This week’s Torah portion is Toldot. Jacob and Esau, twins, are born. They struggle with each other in Rebecca's womb, and then after they are born, they struggle with each other in life. Jacob is portrayed as a sweet mama’s boy who stays home and helps with the cooking. Esau, on the other hand, gets a pretty bad rep from our ancient rabbis, a reputation which has carried on to today. There are many midrashim and commentaries that claim Esau was a murderer, an arrogant brute of a man, and that he was obviously not worthy of the blessing or birthright of his father. However, the text does not show this. The Torah itself shows us that Esau is born with a ruddy complexion, which the rabbis interpret as a sign that he has or will have blood on his hands. But it’s just his skin! No blood. Except maybe the blood of the animals he hunts, which again the rabbis point to as a sign of some sort of cruelty. But Isaac loves to eat meat, so why shouldn’t his son learn to love and be good at providing it?
When Esau learns that his blessing has been given to his brother, his first thought is not immediately to harm Jacob. He first weeps in anguish, in bitterness, and begs his father to bless him too. Isaac explains the blessing has already been given to Jacob, and Esau cries out, “Have you only one blessing? Bless me too, Father!” But Isaac has nothing left to give him. He is maybe out of line when he does, at the end of this scene, threaten to kill his brother, but he never really makes an attempt to do so. Jacob runs away, and Esau does not run after him, and when they are reunited they are both very gracious to each other. Maybe Esau never really meant he was actually going to kill his brother, but meant it more like, “Grrr I’m gonna kill you,” as many people today might say to their loved ones when they’re being obnoxious.
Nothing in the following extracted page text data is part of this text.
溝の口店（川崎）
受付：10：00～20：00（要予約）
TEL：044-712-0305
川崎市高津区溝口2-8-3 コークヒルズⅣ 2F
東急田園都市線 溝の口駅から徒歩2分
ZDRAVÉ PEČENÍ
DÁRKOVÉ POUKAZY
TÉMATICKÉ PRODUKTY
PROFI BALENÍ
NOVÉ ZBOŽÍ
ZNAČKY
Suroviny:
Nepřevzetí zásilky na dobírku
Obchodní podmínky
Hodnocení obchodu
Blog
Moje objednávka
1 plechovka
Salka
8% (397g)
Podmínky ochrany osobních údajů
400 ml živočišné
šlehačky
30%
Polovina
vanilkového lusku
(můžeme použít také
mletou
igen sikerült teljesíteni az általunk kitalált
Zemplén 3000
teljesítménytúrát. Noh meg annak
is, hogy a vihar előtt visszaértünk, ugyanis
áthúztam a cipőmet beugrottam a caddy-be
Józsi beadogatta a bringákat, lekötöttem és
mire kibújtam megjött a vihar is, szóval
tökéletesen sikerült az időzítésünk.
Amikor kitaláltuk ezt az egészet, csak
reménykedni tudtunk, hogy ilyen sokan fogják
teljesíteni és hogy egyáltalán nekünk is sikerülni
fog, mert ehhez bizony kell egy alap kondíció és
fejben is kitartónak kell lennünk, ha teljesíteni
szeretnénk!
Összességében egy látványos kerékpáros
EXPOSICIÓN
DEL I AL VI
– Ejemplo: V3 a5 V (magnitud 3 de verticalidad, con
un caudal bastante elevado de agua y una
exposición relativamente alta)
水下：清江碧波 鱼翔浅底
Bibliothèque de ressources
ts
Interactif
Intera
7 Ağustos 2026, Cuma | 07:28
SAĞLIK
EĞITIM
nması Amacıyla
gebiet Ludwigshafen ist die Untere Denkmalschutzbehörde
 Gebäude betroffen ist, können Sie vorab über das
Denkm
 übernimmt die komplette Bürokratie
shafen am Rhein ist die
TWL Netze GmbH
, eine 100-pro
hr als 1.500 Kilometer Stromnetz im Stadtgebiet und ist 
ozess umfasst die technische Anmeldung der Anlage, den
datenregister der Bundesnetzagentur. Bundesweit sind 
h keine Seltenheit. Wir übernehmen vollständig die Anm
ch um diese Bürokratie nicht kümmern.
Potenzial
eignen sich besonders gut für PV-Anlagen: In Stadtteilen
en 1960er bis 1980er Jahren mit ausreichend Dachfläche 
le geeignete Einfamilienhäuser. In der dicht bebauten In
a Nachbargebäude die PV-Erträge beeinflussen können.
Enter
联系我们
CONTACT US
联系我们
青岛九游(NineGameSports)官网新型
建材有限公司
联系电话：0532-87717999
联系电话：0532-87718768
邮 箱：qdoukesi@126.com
While there are layers of rabbis from ancient to medieval times describing all the sins and evil qualities of Esau, those qualities just aren’t found in the Torah itself. The Torah itself shows us a man, maybe not a man with the best foresight or intuition or not a man who's great a controlling his emotions, but still not an evil man. I see a sad, scared man, betrayed by his own family. Maybe one takeaway from this Torah portion is to not judge a book by its cover, or an argument from one side. Esau is a hairy, reddish colored hunter, and I think often depicted as larger than Jacob, although the Torah doesn’t specify size. You might have been told, as many are, that Esau was a brutish man, villainous from the start. That sounds like a guy any of us would run away from, too, probably.
But actually, it sounds more like Esau and Rubeus Hagrid, a character from the Harry Potter series, might be basically the same person. Many Hogwarts students, as well as adults, dislike or are afraid of Hagrid because he is large, hairy, and has a ruddy complexion. He knows his way around the scary and ominous Forbidden Forest, is handy with a weapon, and loves dangerous animals. Rumors fly around about him that indicate what a ferocious beast of half-giant he is, and many keep their distance. In reality, he is a sweet soul, kind of alone in the world, just trying to live his life. As we go on our way, we may or we may not encounter Hagrids and Esaus, exactly. But we will probably encounter people that are different and outcast in other ways. They may not be hairy and have red skin, but maybe they do look different or “funny” in other ways. They may not have reputations for being killers, but maybe other nasty rumors are spread about them. When we come across these people, let us emulate Harry, Hermione, and Ron, rather than our own ancient rabbis in how we deal with them. Let us be kind, and get to know people for who they really are, not for what they look like or what others may say they really are. And may we show all our fellow humans kindness. Amen and Shabbat Shalom.